Although Bernard quickly realised that the ringing process was carried out by those with skill who had the utmost consideration for the welfare of their feathered friends he quickly became a vocal opponent of the most frequently used method, the mist net. These were erected between poles and designed to catch birds in flight. It was apparent that they could only be removed safely by the most experienced ringers. The problem seemed to be that from time to time the procedure resulted in the death of many birds and he was thus far more attracted to the idea of ringing chicks in the nest and justified this standpoint by saying that at least the precise age and origins was then known.
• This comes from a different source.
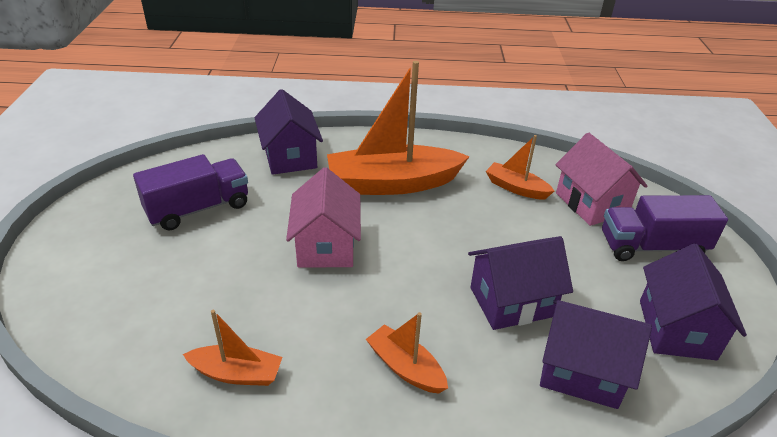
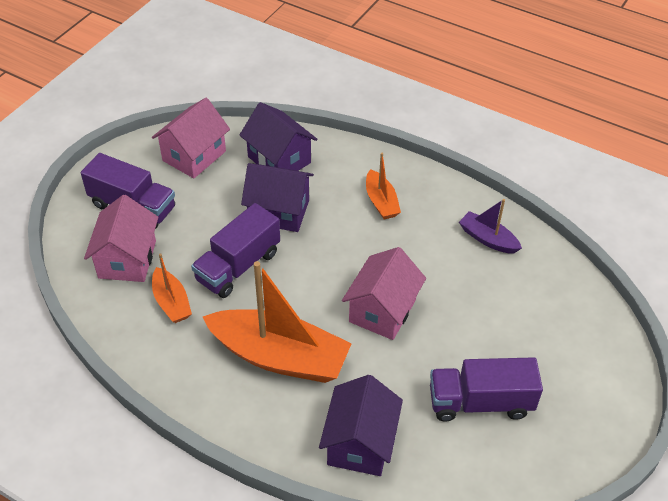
camera: 150 degrees left, 10 degrees up
orange boat [183,310,282,386] -> purple boat [459,199,522,254]
purple house [640,244,747,360] -> pink house [152,98,230,178]
none -> purple truck [191,203,280,298]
In spite of the fact that his views did not always win him friends he served an elongated apprenticeship under the close supervision of others and eventually learned the essential abilities that involved the safe and efficient catching and handling of birds, the identification, ageing, measuring and record keeping. The only setback seemed to be that on each occasion that his permit needed to be renewed there was invariably rather more delay in the process than he felt was usual or necessary. Our mother shook her head knowingly on every occasion this happened, bent over the current piece of knitting she was involved in and said she had told him over and over again it was on account of his particular face and that was a fact no matter how reliably he turned up at 5 am on the North Kent Marshes.
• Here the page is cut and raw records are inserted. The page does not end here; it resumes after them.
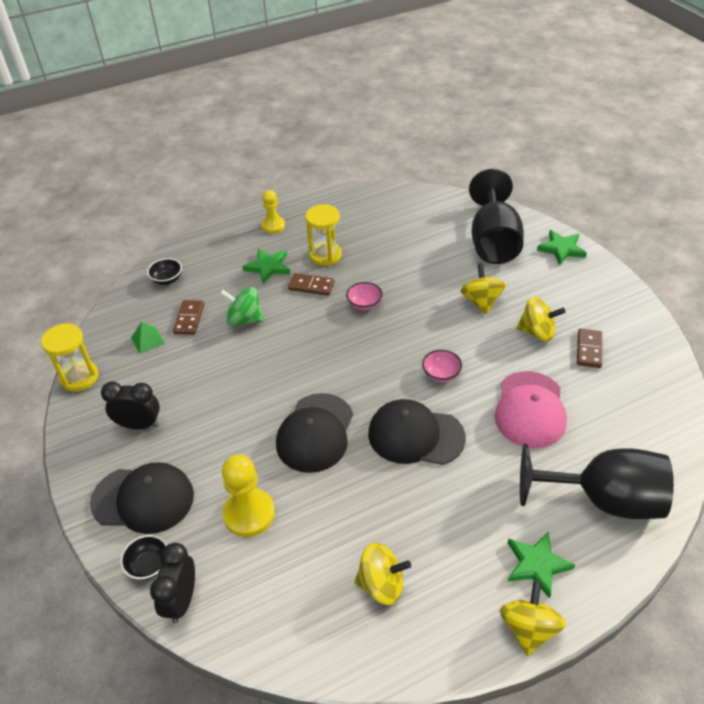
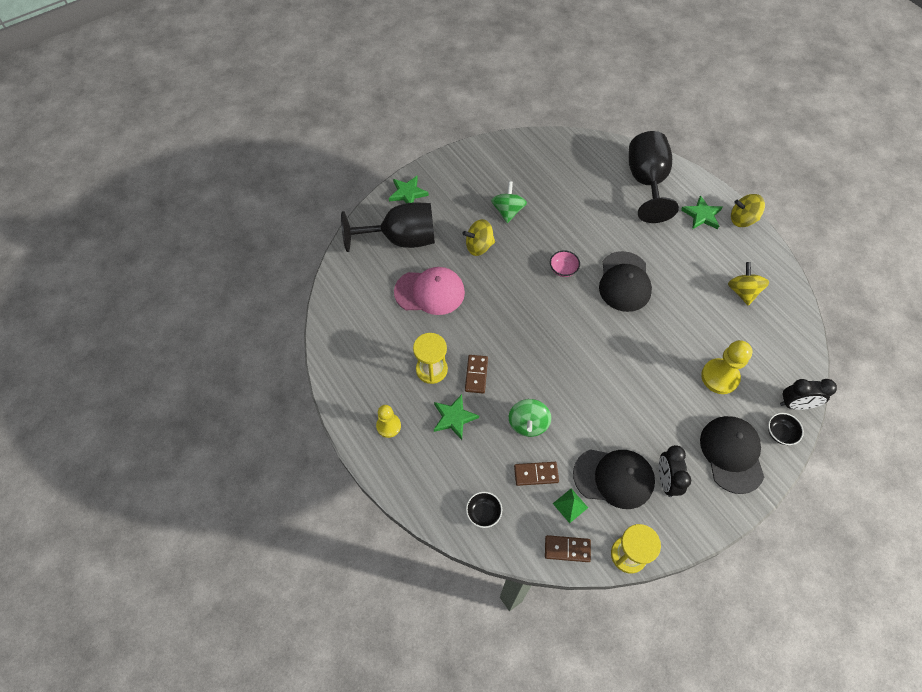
camera: 100 degrees left, 15 degrees up
black cap [276,393,353,473] -> black cap moved to [573,449,655,509]
pink bowl [346,282,383,310] -> none
pink cap [494,371,567,448] -> pink cap moved to [394,267,465,315]
yellow spinning top [517,297,566,341] -> green spinning top [491,181,527,223]
brown domino [577,328,602,368] -> brown domino moved to [545,535,591,562]

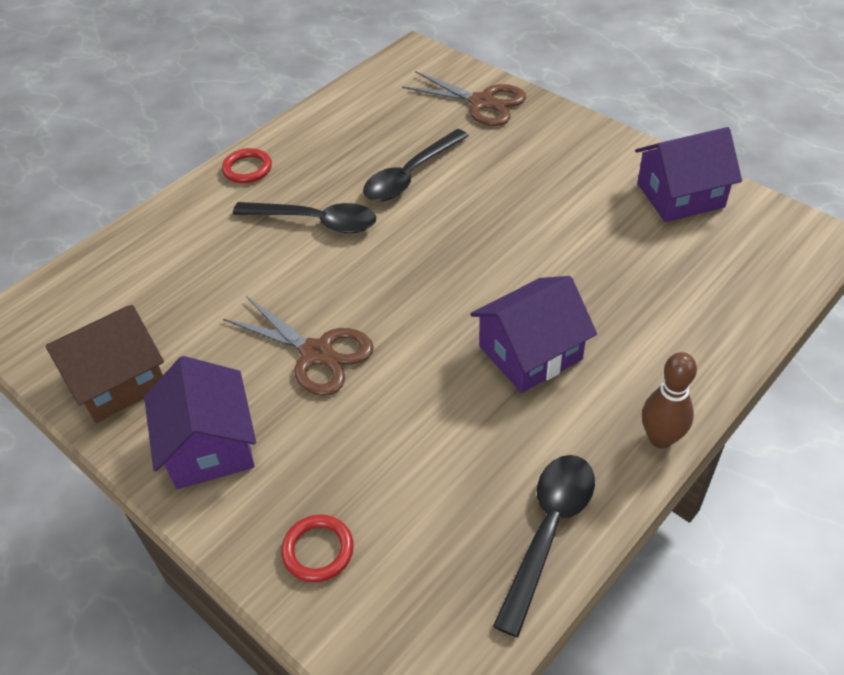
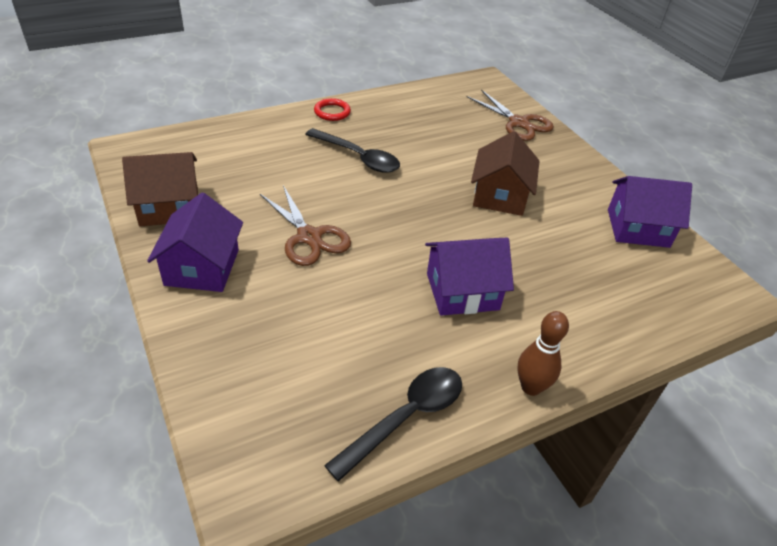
camera: 15 degrees right, 5 degrees down
red ring [281,514,354,582] -> none
black spoon [363,129,469,202] -> none
none -> brown house [471,131,539,216]

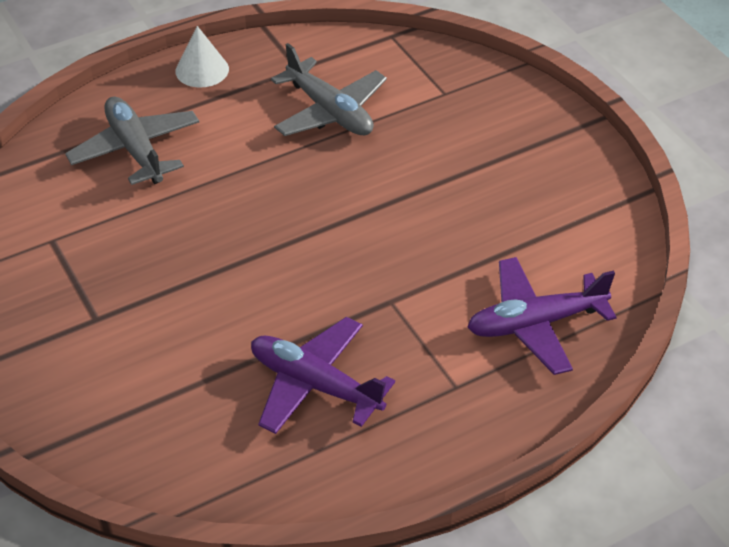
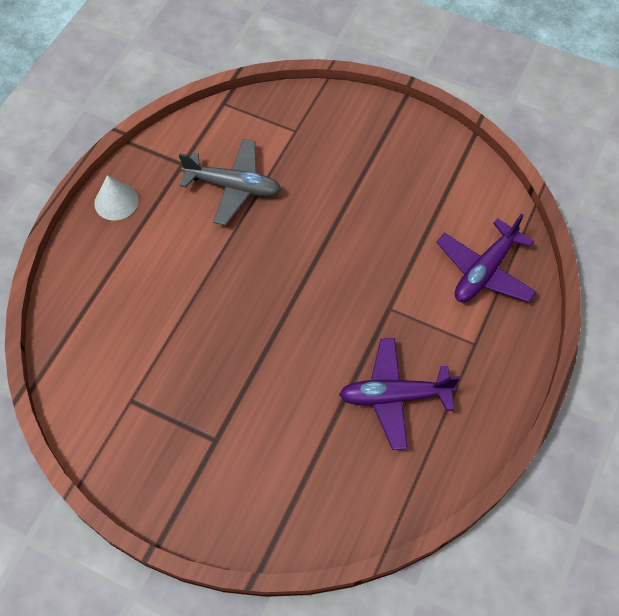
camera: 35 degrees left, 15 degrees up
grey plane [65,96,199,185] -> none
It was certainly another fact that Bernard had always been drawn to the Northfleet and Gravesend marshland and throughout his ringing period had diligently progressed through the study of a variety of Estuary migrants together with tits and finches on bitter cold winter mornings. During the breeding season of warblers he was reliably on site at least thirty minutes before those whose faces had always fitted. His conscientious attentiveness eventually paid off and when he suggested that he was more than anxious to make the leap to owl chicks in nest boxes and hawks of every persuasion after some discussion he was allowed to do so. He began to think that perhaps in time he would even have the good fortune to tag a Golden Eagle.

I was definitely aware of his ambition regarding the Golden Eagle. I knew that from the time he first became aware of its existence he had nursed a desire to become more acquainted with it. I fully understood that it was the Golden Eagle that drew him so frequently to the North of Scotland and that eventually became the prime reason for him making his home there in the last ten years of his life. His wife on the other hand, uprooted from the comfort of the Kentish village surrounded by friends and family, took longer to come to terms with it and called it an Obsession. It was clear that pleasing everyone was impossible.